執行の遅れに関する議論
出典: フリー百科事典『ウィキペディア(Wikipedia)』 (2022/06/14 16:55 UTC 版)
「日本における死刑」の記事における「執行の遅れに関する議論」の解説
死刑執行には法務大臣の署名が必須であり、署名には赤鉛筆が使われる。死刑確定から執行まで平均で7年6か月かかっている。 在任中に信条、宗教上の理由などで執行命令書の署名を行わなかった法務大臣もいる(賀屋興宣、左藤恵など)。2005年に法務大臣に就任した杉浦正健が就任記者会見で「(死刑執行命令書に)私はサインしない」と法相としては異例の発言をした(ただし1時間後に発言を撤回している。なお、杉浦は在任期間中、一度も執行命令書にサインをしていない)。一方で、1992年に法相に就任した後藤田正晴は「法相が責任を回避したら国の秩序が揺らぐ」と語っており、また、2001年に法相に就任した森山眞弓は「執行しないと決めている人は法相を引き受けるべきではない」と述べており、法相という立場にある以上、刑法および刑訴法で規定された責務を果たすべきという主張も少なくない。死刑の執行に積極的な大臣も存在した。田中伊三次は1967年の法務大臣就任後、知り合いの記者に「死刑が執行されるところを見に行こう」と誘って相談した刑事局総務課長伊藤栄樹から叱責されたり、死刑場を新聞記者に公開した後、「これから死刑執行命令書のサインを行うので写真を撮ってくれ」と、数珠を片手にポーズを構えて1度に23人分の死刑執行命令書に署名したが、どの新聞社も記事にしなかった。
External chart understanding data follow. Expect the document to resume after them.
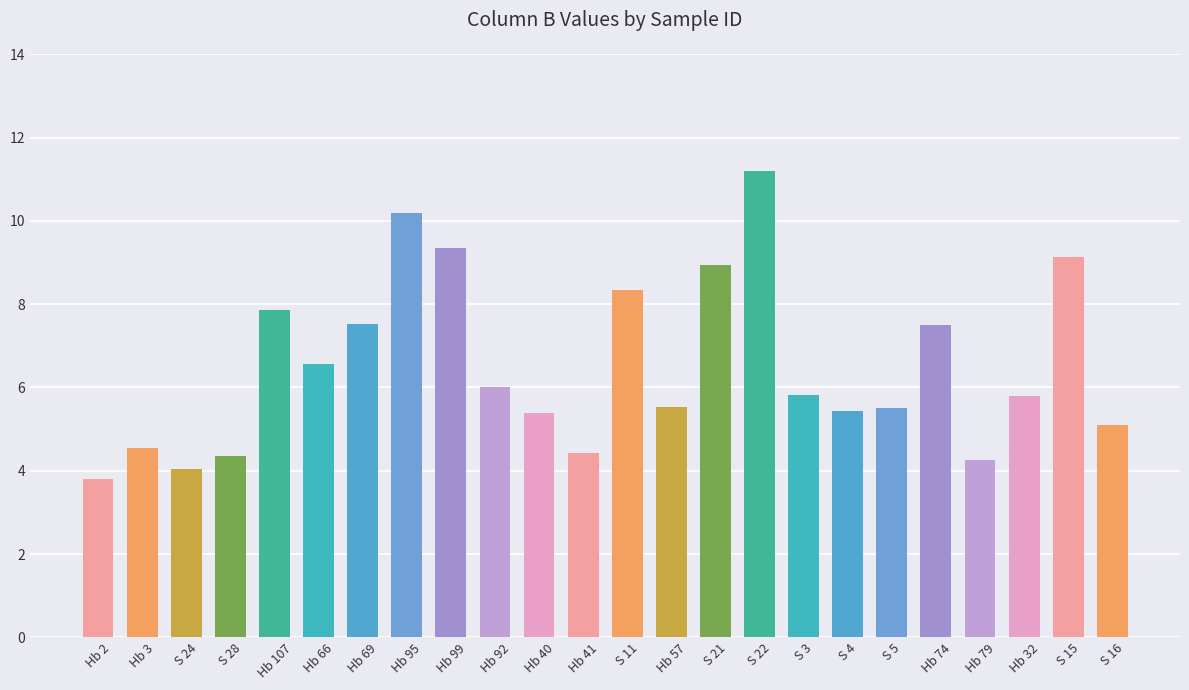

What position from the left is Hb 2?

1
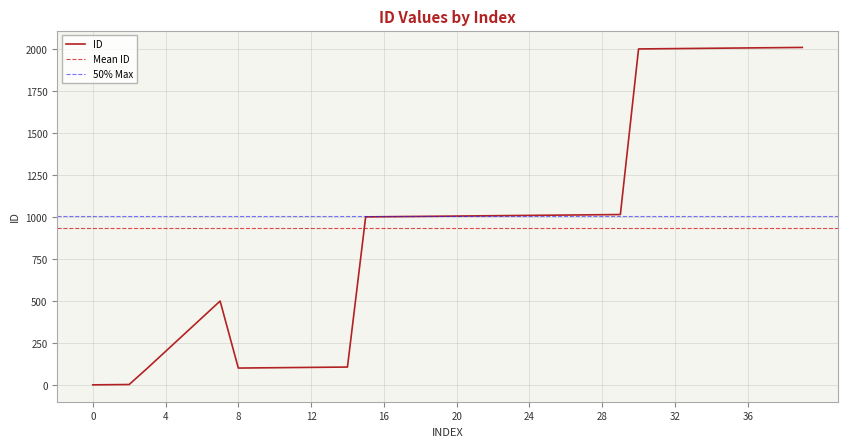

At which category does the data reach its first local valley?

8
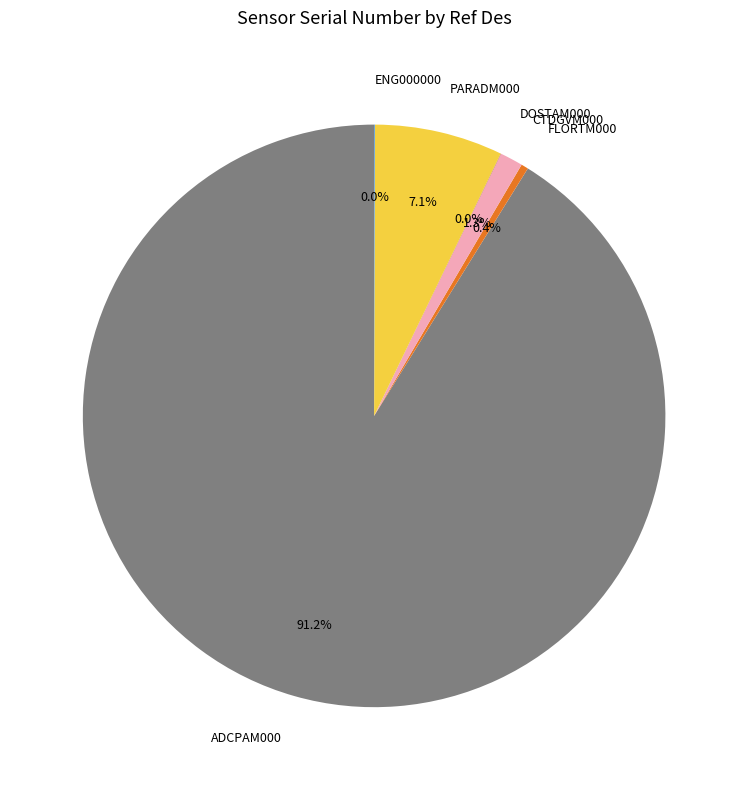

Does FLORTM000 represent more than half of the total?

No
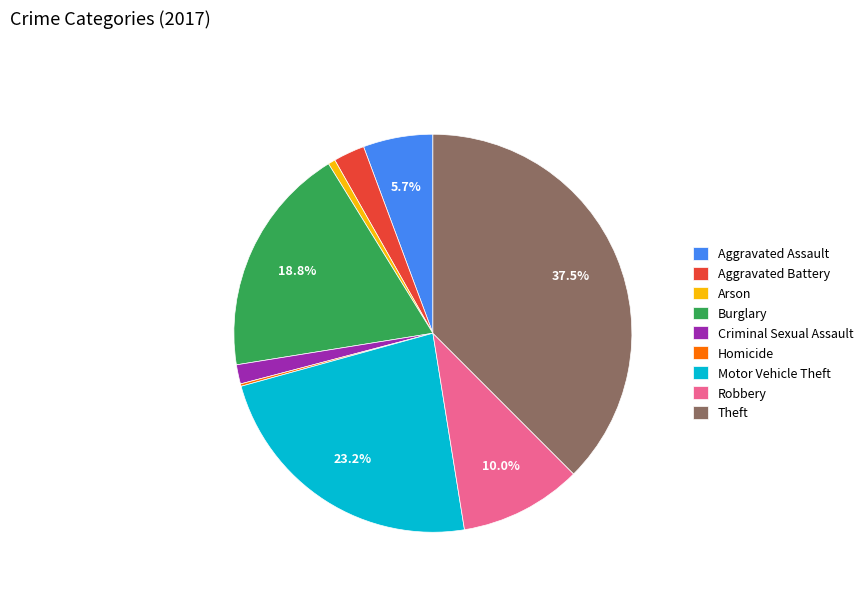

Approximately how many times larger is the value at Arson compared to Robbery?

0.1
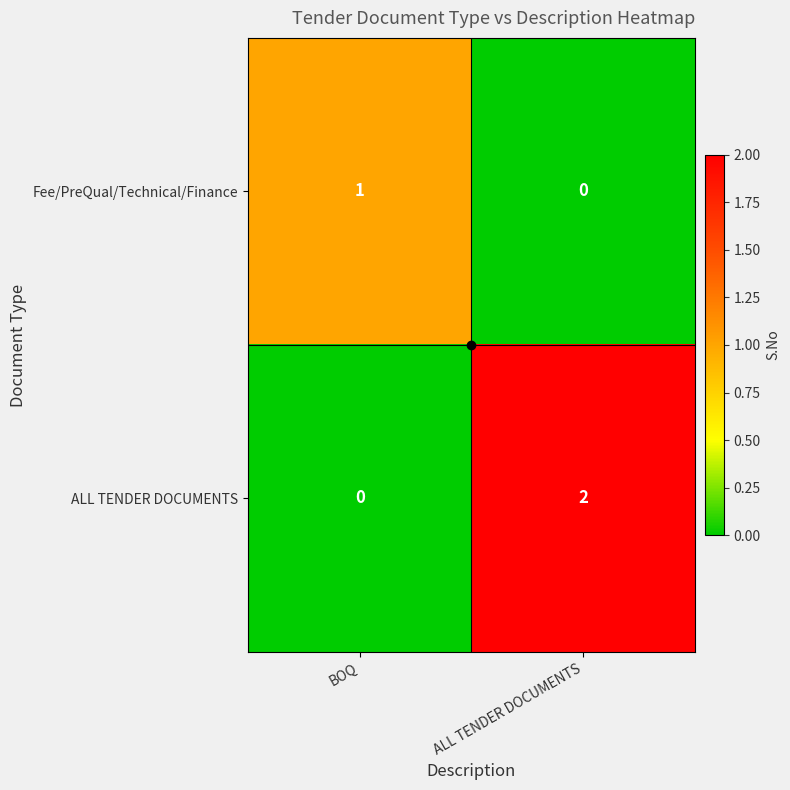

At which label does Fee/PreQual/Technical/Finance reach its peak?

BOQ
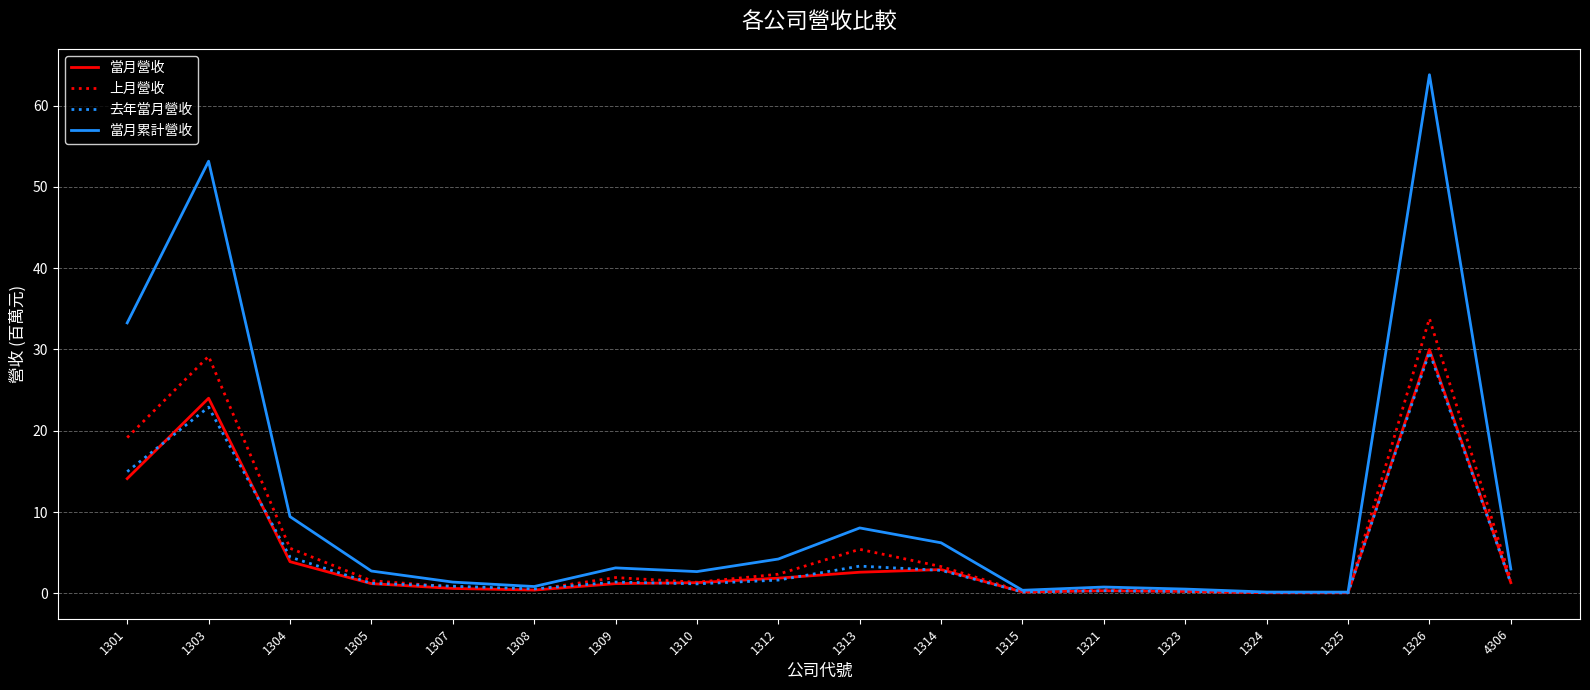

At which category is the sum across all series the highest?

1326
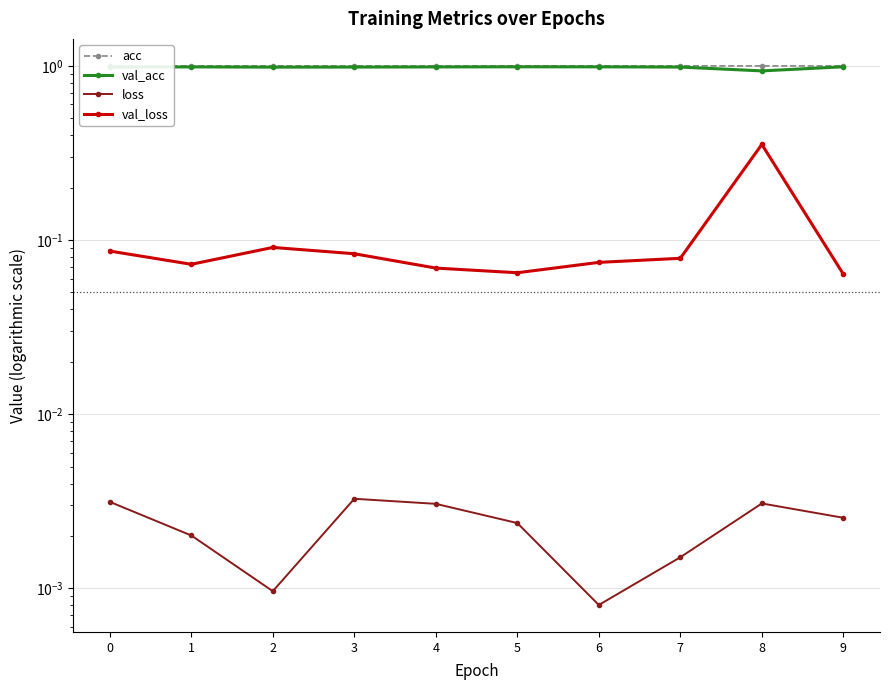

True or false: acc and val_acc cross at least once.

False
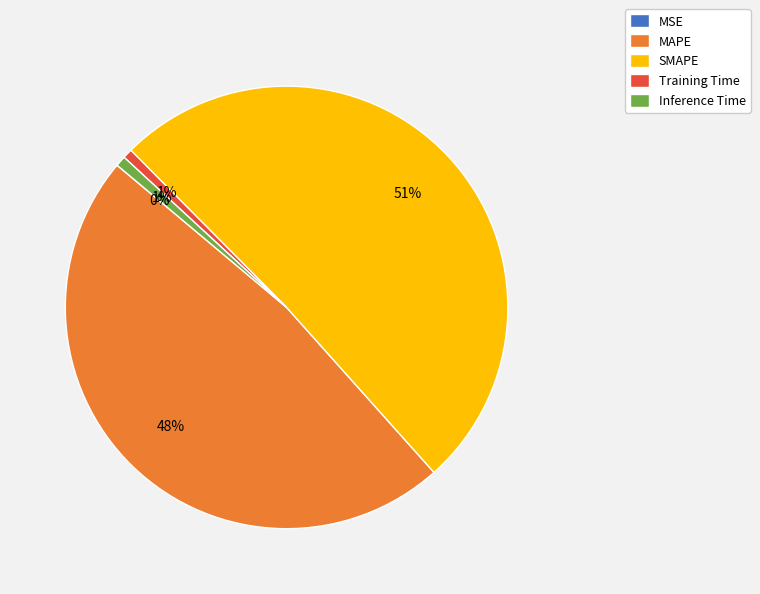

Is there any slice that represents more than half of the pie?

Yes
反対に裁判資料を持ち込み悩みながら熟読し判断を下した大臣もいた。 旧刑事訴訟法下でも執行にかなりの時間を要していたが、現在の刑事訴訟法が制定された際、判決確定から6か月という規定が作られた。しかし結果的には、この規定をもってしても判決確定から執行までの期間が6か月以内になることはなかった。 判決の確定から6ヶ月が経過しても執行されない点については昭和20年代後半にすでに問題になっており、1953年6月19日に朝日新聞に掲載された「たまった死刑囚84人、部内に執行促進論 再審や恩赦請求を乱用」の記事によれば、死刑囚が死刑執行阻止を狙い、再審請求や恩赦出願を濫発するので法務当局内部に再審請求を行える回数を制限すべきだとする議論があることを伝えているが、そのなかで「昭和24年に最高裁で確定した死刑囚が残されている」と指摘しており、当時は「4年」も長い拘置期間とされていた。 その後1950年代以降は精神の異常を疑われたまま死刑判決を受けた者や、冤罪が疑われながら死刑判決を受けた者については、さらに執行が避けられる傾向が顕著になり(著名なものに帝銀事件があるが、藤本事件のように執行された例もある)、外部交通が制限されるなか、長年にわたり何度も再審請求を繰り返して、最終的に無罪となった元死刑確定者も存在している。もっとも、1960年代から1980年代にかけて新規の死刑確定囚が多くなかった事実もある。 また、死刑が確定したのちに、何らかの理由により刑が執行されなかった場合、以前は確定後30年をもって刑そのものが免除となる規定が刑法32条にあったが、2010年に人を死亡させた罪の公訴時効の廃止・延長がされた際、死刑の時効も廃止された。ただし死刑確定者が刑法11条2項に基づき刑事施設に継続して拘置されることによって、免除までの期間は中断されることとされていた(最高裁昭和60年7月19日決定)(帝銀事件#死刑確定後参照)。30年以上拘置されていた例として名張毒ぶどう酒事件(2015年に八王子医療刑務所で病死)がある。 主義主張に無関係もしくは不明ながら任期が短いなどの経緯により、結果として在任中死刑執行を1人も行わなかった法務大臣も、第二次世界大戦後に複数存在する。